Final answer:
Changes in income affect demand but not the demand for the price of related products. Instead, the price of substitutes, price of complements, and consumer preferences are the factors that influence this demand. These elements illustrate the substitution and income effects on consumer choices.
Step-by-step explanation:
The demand for the price of related products would not change due to the 'income' of consumers. This is because changes in income affect the demand for the product itself and not the demand related to its price. However, the demand can be affected by factors such as the price of substitutes, price of complements, and consumer preferences.
Consumer choices are affected by income levels, where an increase in income can increase the demand for a normal good, while a decrease can lower it. The prices of related goods like substitutes and complements also play a significant role. If the price of a substitute good rises, consumers might shift their demand to the related good, demonstrating the substitution effect. Conversely, if the price of a complement falls, consumers might purchase more of the related good as the combined price of using both goods is now lower.

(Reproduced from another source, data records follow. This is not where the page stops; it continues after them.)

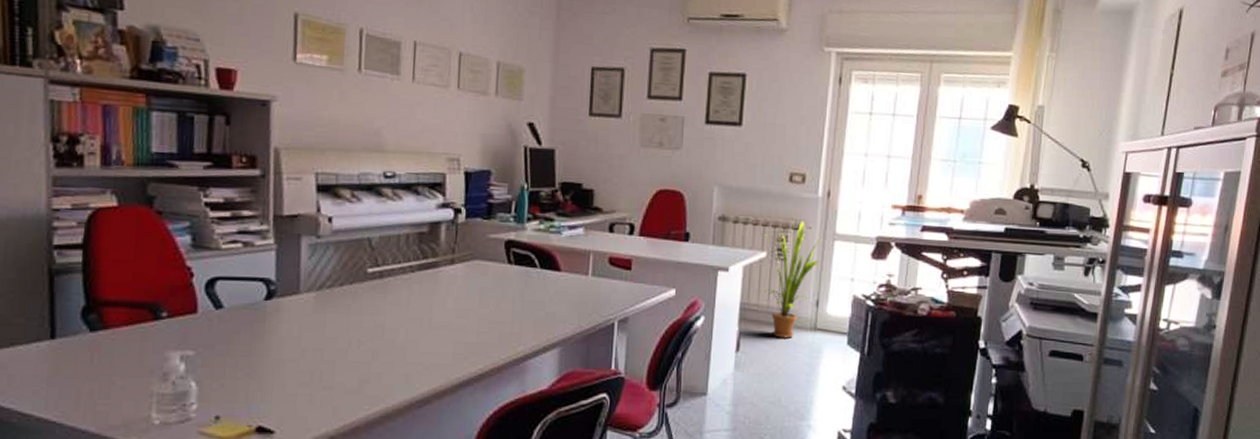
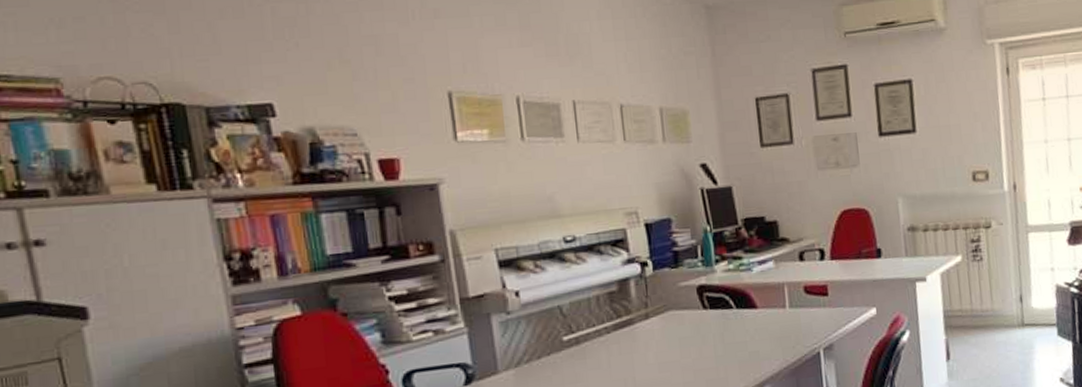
house plant: present [761,221,822,339] -> none [953,218,1016,340]

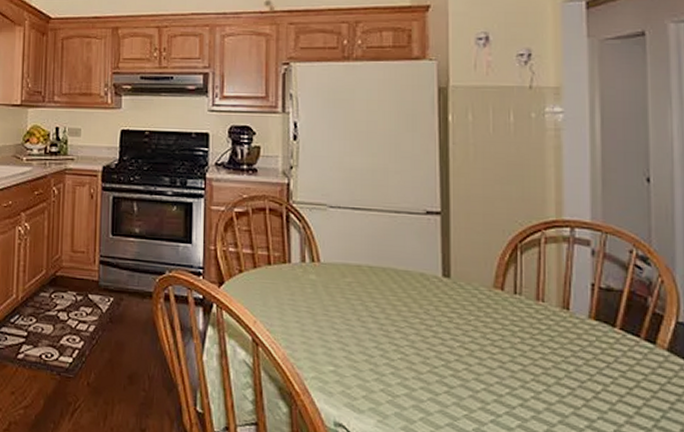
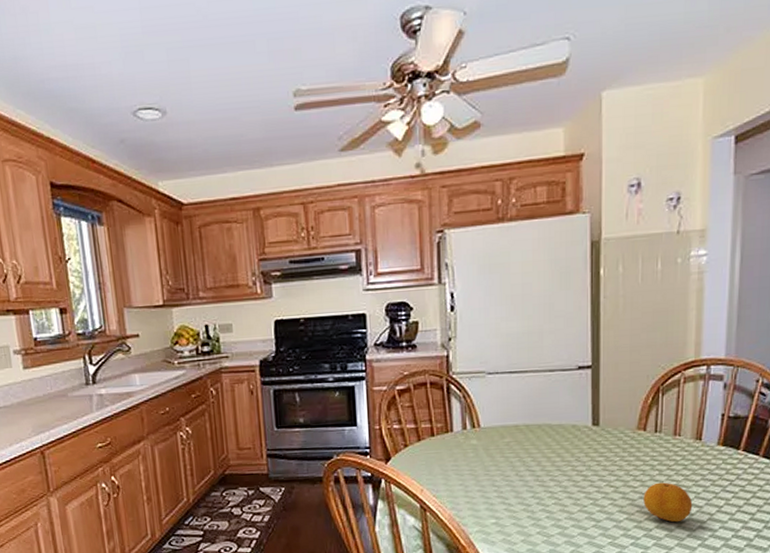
fruit: none [504,352,563,404] -> present [643,482,693,523]

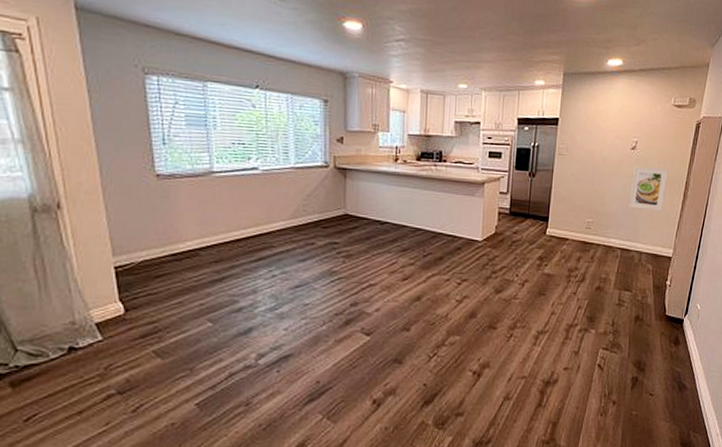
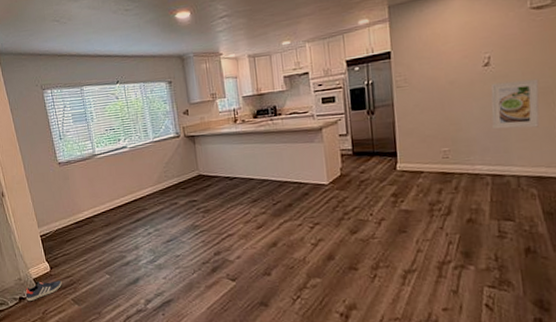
sneaker: none [79,327,141,353] -> present [25,280,62,302]

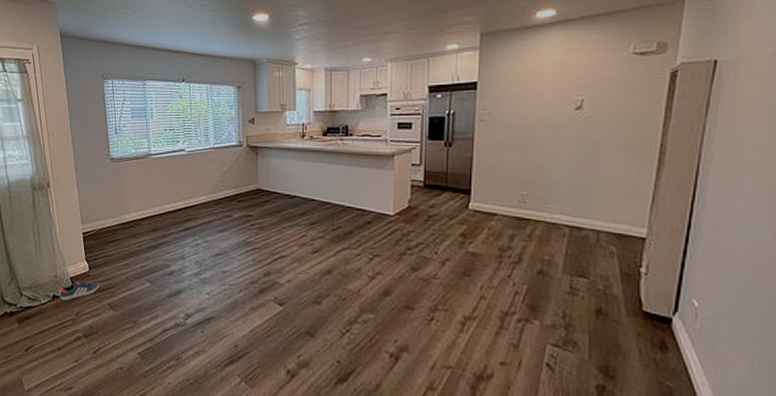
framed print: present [490,78,540,130] -> none [577,129,633,181]

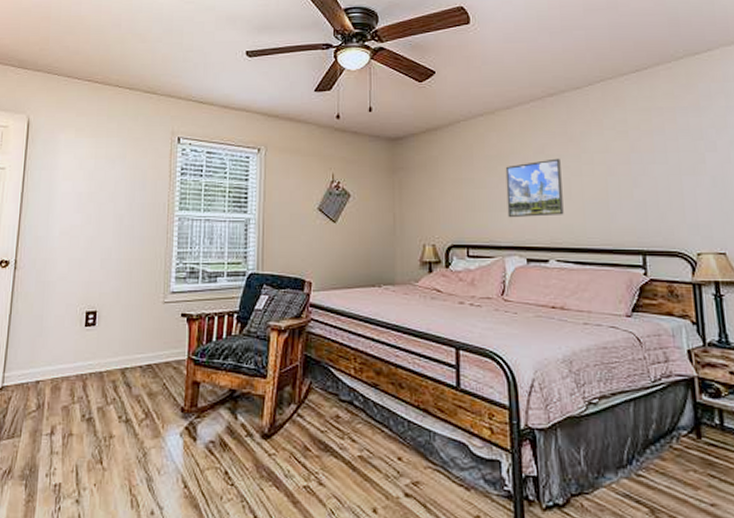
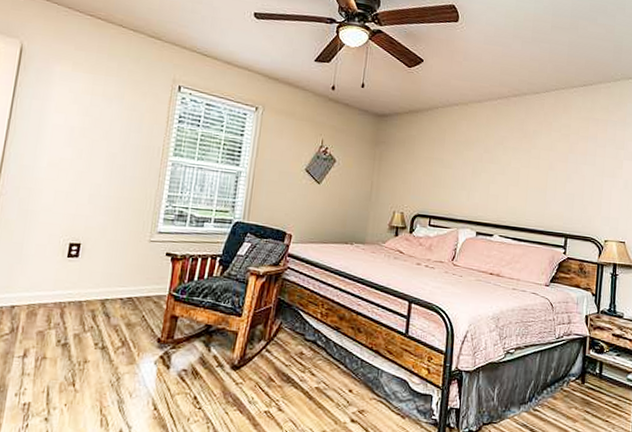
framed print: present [505,158,564,218] -> none [466,150,515,199]

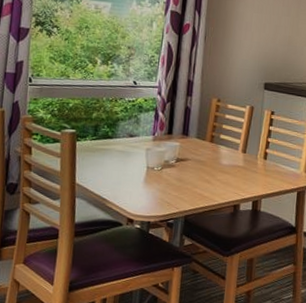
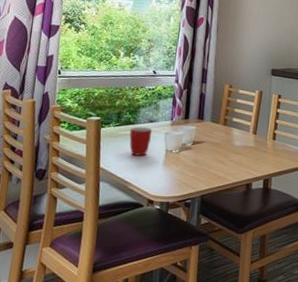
mug: none [107,141,133,172] -> present [129,126,153,156]

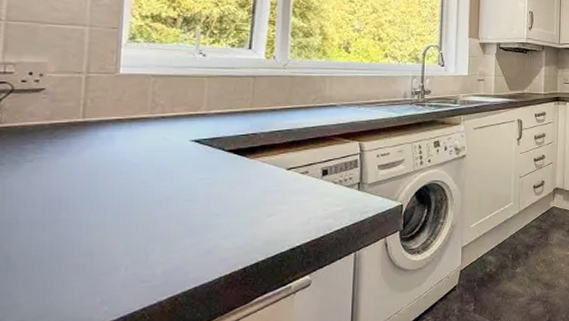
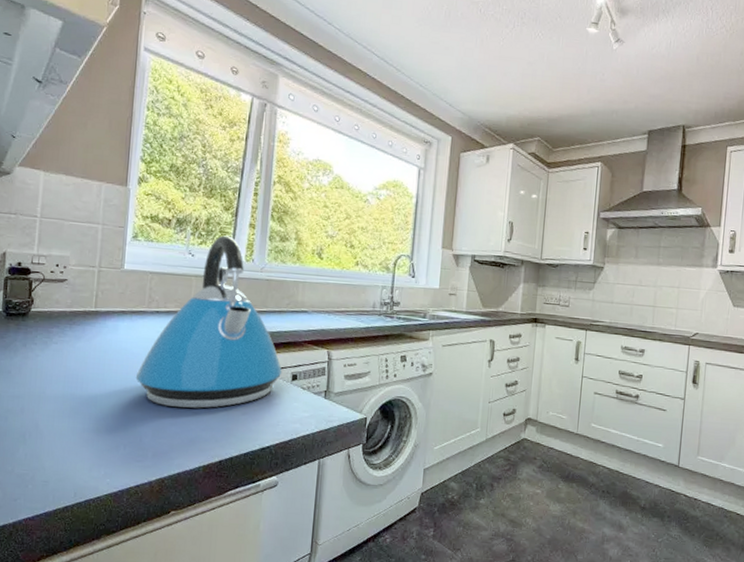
kettle: none [138,33,312,218] -> present [135,235,283,409]

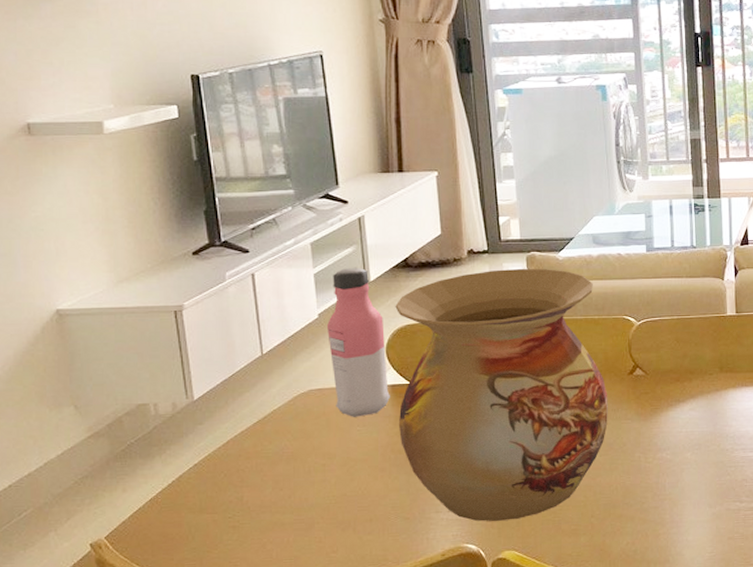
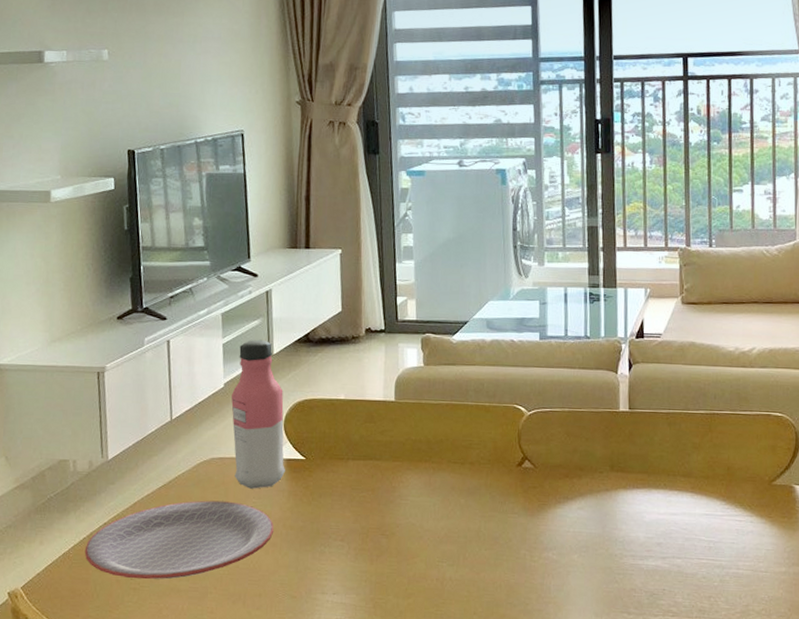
plate: none [174,431,382,517] -> present [84,500,274,580]
vase: present [395,268,608,522] -> none [291,349,496,610]

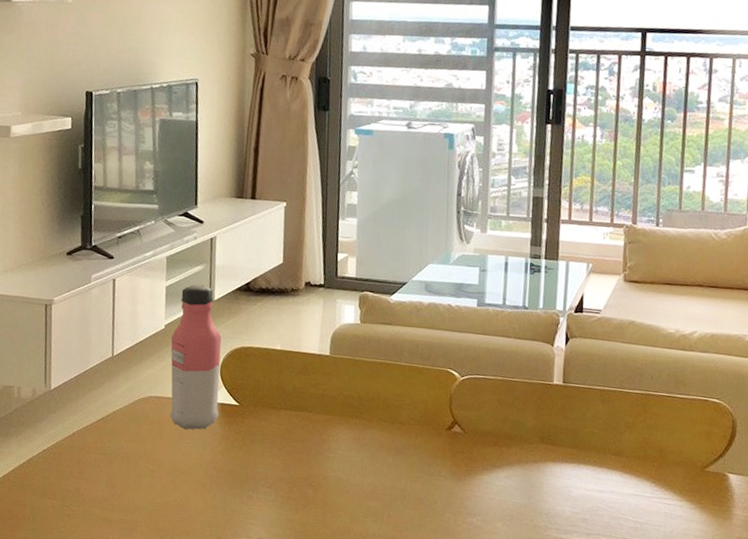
plate: present [84,500,274,580] -> none [23,436,205,509]

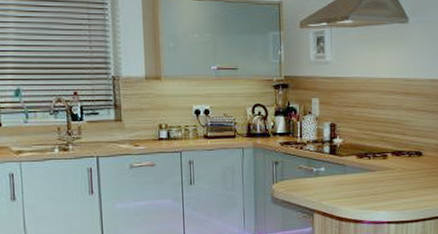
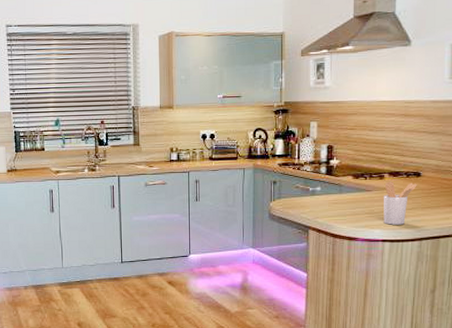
utensil holder: none [388,160,419,206] -> present [383,181,417,225]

Consumer preferences have a direct impact on demand. A taste shift to greater popularity or a change in the demographic composition of a population can lead to an increase in demand. The substitution effect and the income effect explain how consumers respond to changes in prices. The substitution effect occurs when consumers replace a pricier item with a cheaper alternative, while the income effect describes how a change in the price level affects purchasing power, thereby influencing demand.